SpinalHDL / VexRiscv

A FPGA friendly 32 bit RISC-V CPU implementation
MIT License
2.4k stars 405 forks source link

VexRiscv DCache memory data width #134

Open lockkkk opened 4 years ago

lockkkk commented 4 years ago

Hi, I notice that in the smp branch, the VexRiscv supports larger memory data width (e.g., 128 bits) which is bigger than the cpu data width (32 bits). However, in that branch, the cpu_dBus_cmd_payload_data's data width is still 32 bit, which means the core can only write the on-chip ram 32 bits every cycle.

For example, I modified the master code according to commit b0f7f3. If I config the memory data width to become 512 bit, I will get an error in https://github.com/SpinalHDL/VexRiscv/blob/b0f7f37ac8b3ca9221e1d176b8d1d893b3cbd9f3/src/main/scala/vexriscv/ip/DataCache.scala#L267, which tries to assign a 32-bit dBus_cmd to a 512-bit axi wire.

Can we avoid this error?
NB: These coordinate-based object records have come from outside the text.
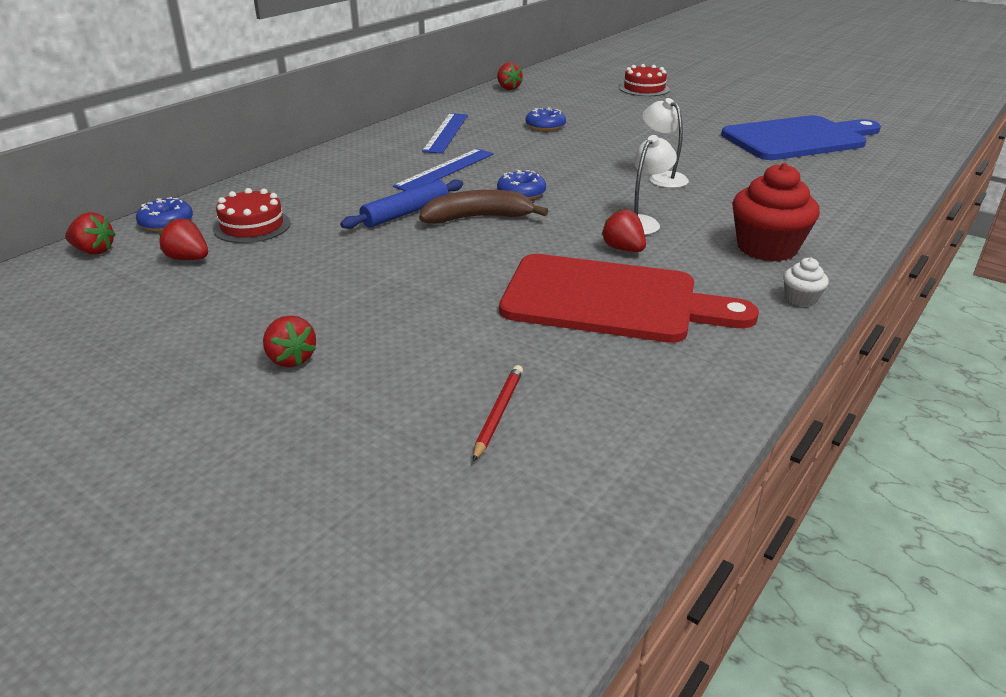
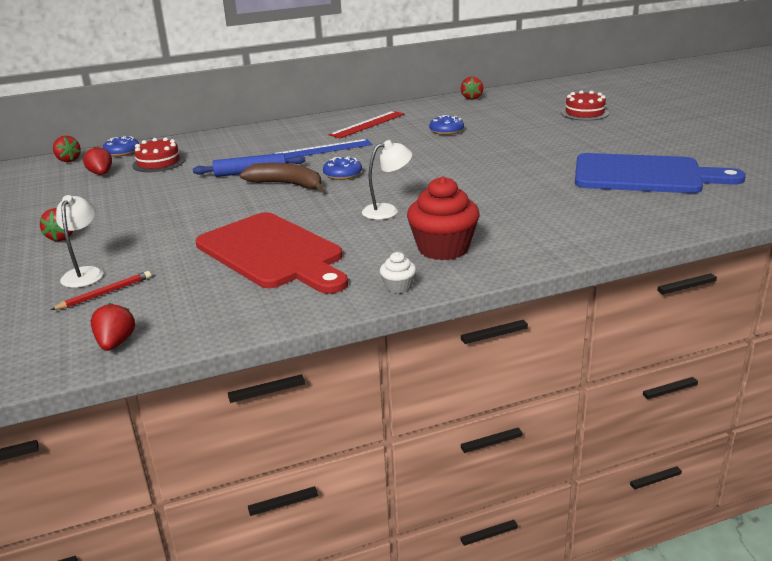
camera: 35 degrees right, 5 degrees down
blue ruler [422,113,468,154] -> red ruler [329,111,405,138]
red strawberry [601,209,646,252] -> red strawberry moved to [91,303,135,351]
white lamp [642,98,689,188] -> white lamp moved to [56,195,103,288]

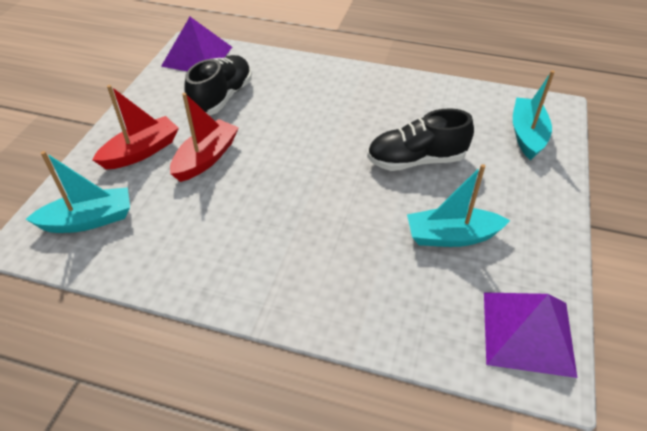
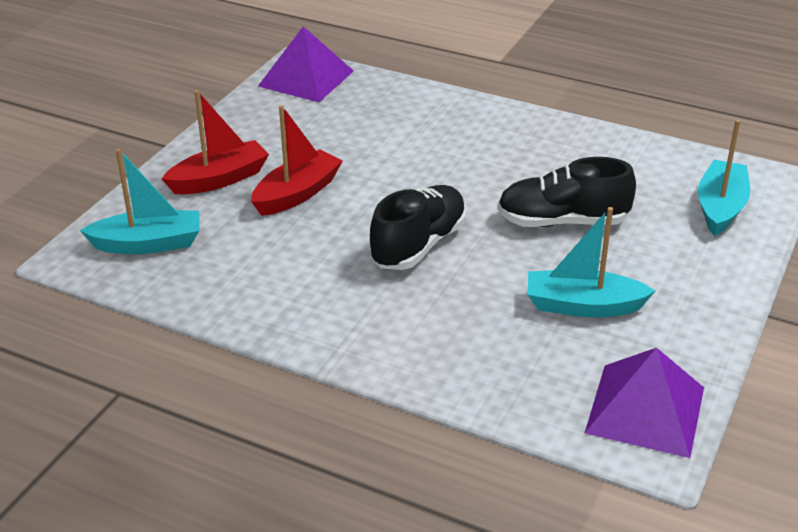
camera: 10 degrees right, 10 degrees down
black shoe [185,55,252,115] -> black shoe moved to [369,185,467,270]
Does current VexRiscv support DBus with larger data width in both TX and RX? If not, do you have any suggestions about implementing this?

Thanks a lot!

Dolu1990 commented 4 years ago

Hi,

smp branch

I recently merged smp in dev. From that point all will continue in dev ^^

the VexRiscv supports larger memory data width (e.g., 128 bits) which is bigger than the cpu data width (32 bits)

Right

the cpu_dBus_cmd_payload_data's data width is still 32 bit, which means the core can only write the on-chip ram 32 bits every cycle.

Ahhh you mean the AXI bridges. Right, only the BMB bridge was updated :)

, which tries to assign a 32-bit dBus_cmd to a 512-bit axi wire. Can we avoid this error?

The reason is VexRiscv data cache is write through, so, the data written are never bigger than 32 bits. I keept the interface as pure as possible to have more flexibility in the way to bridge it with system busses.

To bridge it, you can just replicate the 32 bits on the whole length of the bus :

axi.writeData.data.subdivideIn(32 bits).foreach(_ := dataStage.data )

That should be fine then.

Does current VexRiscv support DBus with larger data width in both TX and RX? If not, do you have any suggestions about implementing this?

So, the above solution isn't the best for DRAM performances, idealy, we would need some forms of write buffering / aggregation.

That's what i have done for the BMB bridge.